The problem:
Across the entries below, determine how many lines include the word "Noronha". State only the resulting number.
= Beginning of Section =
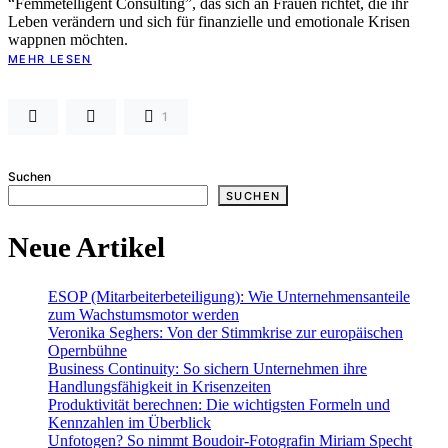
“Femmetelligent Consulting”, das sich an Frauen richtet, die ihr
Leben verändern und sich für finanzielle und emotionale Krisen
wappnen möchten.
MEHR LESEN
1
Suchen
SUCHEN
Neue Artikel
ESOP (Mitarbeiterbeteiligung): Wie Unternehmensanteile
zum Wachstumsmotor werden
Veronika Seghers: Von der Stimmkrise zur europäischen
Opernbühne
Business Continuity: So sichern Unternehmen ihre
Handlungsfähigkeit in Krisenzeiten
Produktivität berechnen: Die wichtigsten Formeln und
Kennzahlen im Überblick
Unfotogen? So nimmt Boudoir-Fotografin Miriam Specht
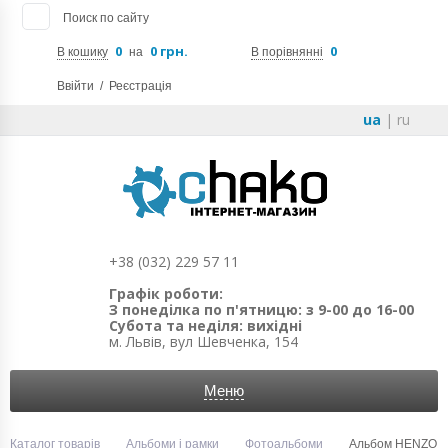
Поиск по сайту
0
0 грн.
0
В кошику
на
В порівнянні
Ввійти
/
Реєстрація
ua
|
ru
+38 (032) 229 57 11
Графік роботи:
З понеділка по п'ятницю: з 9-00 до 16-00
Субота та неділя: вихідні
м. Львів, вул Шевченка, 154
Меню
Каталог товарів
Альбоми і рамки
Фотоальбоми
Альбом HENZO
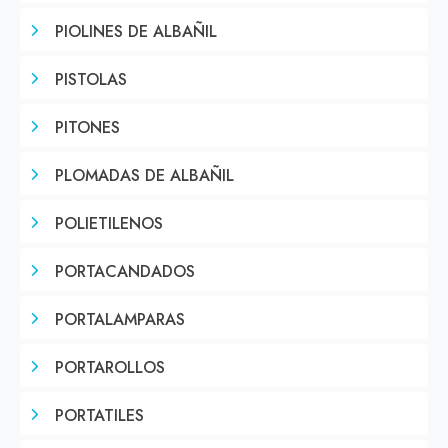
PIOLINES DE ALBAÑIL
PISTOLAS
PITONES
PLOMADAS DE ALBAÑIL
POLIETILENOS
PORTACANDADOS
PORTALAMPARAS
PORTAROLLOS
PORTATILES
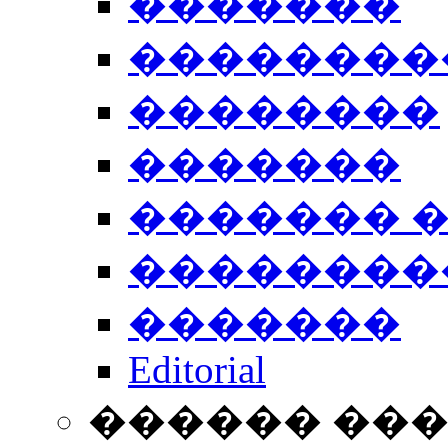
�������
��������
��������
�������
������� 
��������
�������
Editorial
������ ��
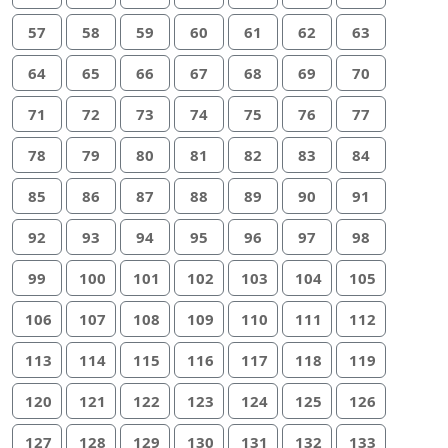
57
58
59
60
61
62
63
64
65
66
67
68
69
70
71
72
73
74
75
76
77
78
79
80
81
82
83
84
85
86
87
88
89
90
91
92
93
94
95
96
97
98
99
100
101
102
103
104
105
106
107
108
109
110
111
112
113
114
115
116
117
118
119
120
121
122
123
124
125
126
127
128
129
130
131
132
133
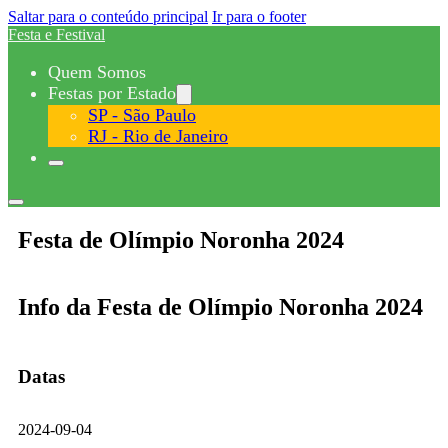
Saltar para o conteúdo principal
Ir para o footer
Festa e Festival
Quem Somos
Festas por Estado
SP - São Paulo
RJ - Rio de Janeiro
Festa de Olímpio Noronha 2024
Info da Festa de Olímpio Noronha 2024
Datas
2024-09-04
= End of Section =
Completed exercise:
2